Address: 152 Luckie Street, Atlanta, GA 30303



What is it: Former church, converted into downtown Atlanta’s most popular mid-range concert venue.


History: Situated on land now occupied by Centennial Olympic Park, Third Baptist Church was bursting at the seams not long after Rev. Len Broughton arrived in Atlanta to pastor at the turn of the 20th century. Several on-site expansions proved futile in meeting demand.


The North Carolinian fundamentalist minister was vocal on political issues of the day, a tireless advocate for temperance and teetotaling prior to the national Prohibition era. Broughton embarked on a quest to construct a tabernacle closer to the city center and large enough to accommodate all comers.  He worked with noted Chattanooga architect R.H. Hunt to design the building at Luckie and Harris Streets.




Broughton’s new church opened in 1911, with an auditorium seating 4,000 and Sunday school facilities downstairs for 3,000. The largest Bible Conferences in the South were hosted here, at the new Tabernacle Baptist Church. Churches were at the forefront as cities warmed to caring for the ill outside of their own homes, and one of the services hosted by this church was an infirmary, the predecessor to Georgia Baptist Hospital (now Atlanta Medical Center).




Broughton didn’t stay at his new church for long, accepting an offer to come to London’s Christ Church. But he returned to America after The Great War took its toll on England and personal health problems mounted. He last led Tabernacle Baptist from 1929 to 1931 and died in Tennessee in 1936. The Tabernacle he left behind continued to prosper for decades.


With the onset of suburbanization and desegregation, many Atlanta intown places of worship relocated further out to accommodate their longer-commuting congregations. But Tabernacle Baptist held firm. Church membership declined from a peak of 3,000 in the 1950s to 500 in the 1980s. By 1991, its pastor resorted to fasting in a last-ditch attempt to draw sympathetic donations to keep the place open. The 100-member church decided to put the building up for sale later that year, but it would take years to find buyers.


The 1994 sale went to investors seeking to use the building as an entertainment site during the Olympics, given its proximity to the Olympic Park being constructed just across Techwood Avenue.


Those plans seemed to finally come to fruition when the place became the host of The House of Blues just in time for the Games. The Blues Brothers were the first act that summer of 1996, followed by James Brown, Johnny Cash, Al Green, Bob Dylan, and other notable acts. Unfortunately, the House of Blues franchise owner had no plans to continue their run in Atlanta beyond that Olympic summer.

● REQUIREMENT 1
From the Luckie Street venue profile, extract the part that opens with the words containing "What is it: Former" and closes with "in meeting demand.".
● REQUIREMENT 2
According to the Luckie Street venue profile, which architect worked with Broughton to design the building?
● REQUIREMENT 3
Decide whether each statement agrees with the Luckie Street venue profile. Answer yes or no for each, and quote the words from the profile that decide it.
(a) Broughton's final period leading Tabernacle Baptist ran from 1929 to 1931.
(b) Church membership reached 3,000 in the 1980s.
(c) The building was sold in 1991.

Saved data entries:
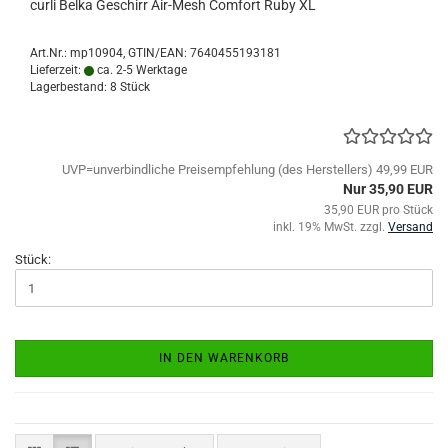
curli Belka Geschirr Air-Mesh Comfort Ruby XL
Art.Nr.:
mp10904
GTIN/EAN: 7640455193181
Lieferzeit:
ca. 2-5 Werktage
Lagerbestand: 8 Stück
UVP=unverbindliche Preisempfehlung (des Herstellers) 49,99 EUR
Nur 35,90 EUR
35,90 EUR pro Stück
inkl. 19% MwSt. zzgl.
Versand
Stück:
IN DEN WARENKORB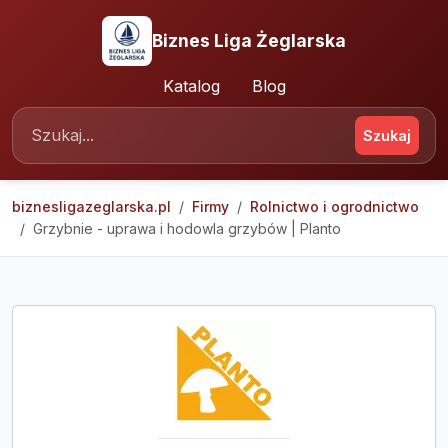
Biznes Liga Żeglarska
Katalog
Blog
Szukaj
biznesligazeglarska.pl
Firmy
Rolnictwo i ogrodnictwo
Grzybnie - uprawa i hodowla grzybów | Planto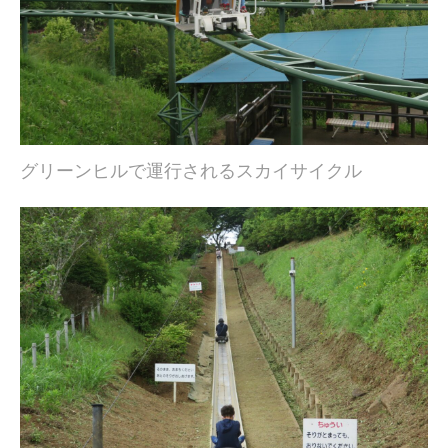
グリーンヒルで運行されるスカイサイクル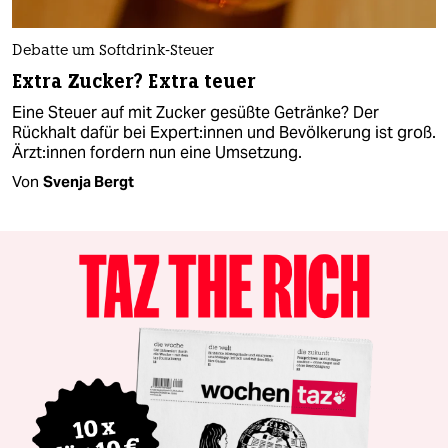
Debatte um Softdrink-Steuer
Extra Zucker? Extra teuer
Eine Steuer auf mit Zucker gesüßte Getränke? Der
Rückhalt dafür bei Ex­per­t:in­nen und Bevölkerung ist groß.
Ärz­t:in­nen fordern nun eine Umsetzung.
Von
Svenja Bergt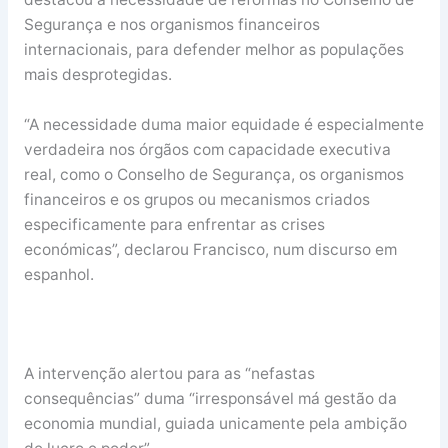
Segurança e nos organismos financeiros
internacionais, para defender melhor as populações
mais desprotegidas.
“A necessidade duma maior equidade é especialmente
verdadeira nos órgãos com capacidade executiva
real, como o Conselho de Segurança, os organismos
financeiros e os grupos ou mecanismos criados
especificamente para enfrentar as crises
económicas”, declarou Francisco, num discurso em
espanhol.
A intervenção alertou para as “nefastas
consequências” duma “irresponsável má gestão da
economia mundial, guiada unicamente pela ambição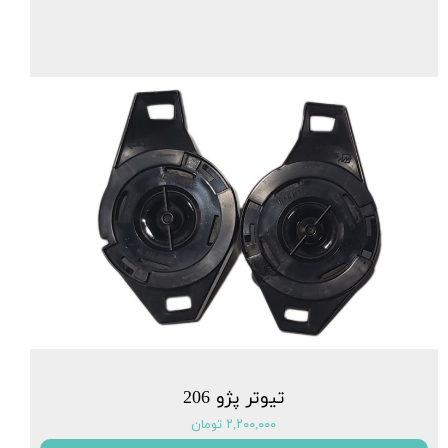
تیوتر پژو 206
۲,۲۰۰,۰۰۰ تومان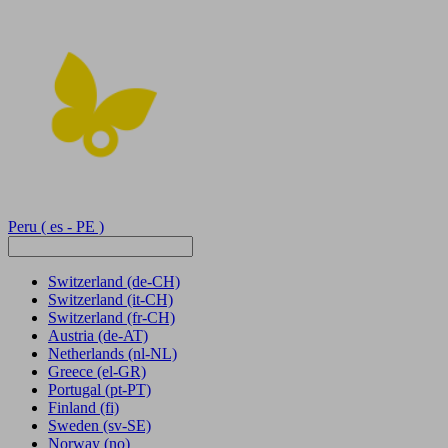
Peru
( es - PE )
Switzerland
(de-CH)
Switzerland
(it-CH)
Switzerland
(fr-CH)
Austria
(de-AT)
Netherlands
(nl-NL)
Greece
(el-GR)
Portugal
(pt-PT)
Finland
(fi)
Sweden
(sv-SE)
Norway
(no)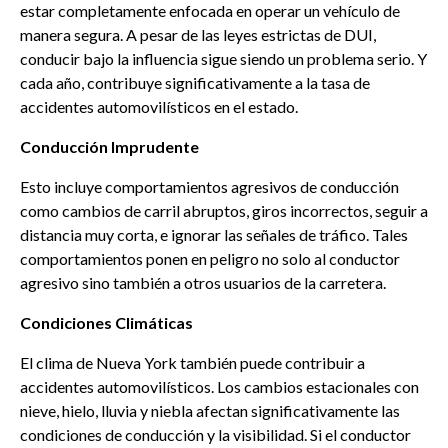
estar completamente enfocada en operar un vehículo de
manera segura. A pesar de las leyes estrictas de DUI,
conducir bajo la influencia sigue siendo un problema serio. Y
cada año, contribuye significativamente a la tasa de
accidentes automovilísticos en el estado.
Conducción Imprudente
Esto incluye comportamientos agresivos de conducción
como cambios de carril abruptos, giros incorrectos, seguir a
distancia muy corta, e ignorar las señales de tráfico. Tales
comportamientos ponen en peligro no solo al conductor
agresivo sino también a otros usuarios de la carretera.
Condiciones Climáticas
El clima de Nueva York también puede contribuir a
accidentes automovilísticos. Los cambios estacionales con
nieve, hielo, lluvia y niebla afectan significativamente las
condiciones de conducción y la visibilidad. Si el conductor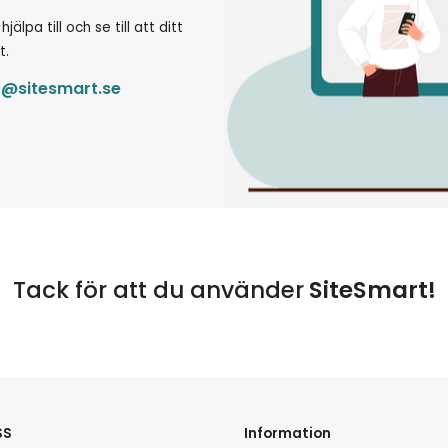
lpa till och se till att ditt
t.
t@sitesmart.se
Tack för att du använder
SiteSmart!
SS
Information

● PROBLEM SOLUTION 1
What is it: Former church, converted into downtown Atlanta’s most popular mid-range concert venue.


History: Situated on land now occupied by Centennial Olympic Park, Third Baptist Church was bursting at the seams not long after Rev. Len Broughton arrived in Atlanta to pastor at the turn of the 20th century. Several on-site expansions proved futile in meeting demand.

● PROBLEM SOLUTION 2
R.H. Hunt, a noted architect from Chattanooga.

● PROBLEM SOLUTION 3
(a) Yes: "He last led Tabernacle Baptist from 1929 to 1931"
(b) No: "Church membership declined from a peak of 3,000 in the 1950s to 500 in the 1980s."
(c) No: "The 1994 sale went to investors"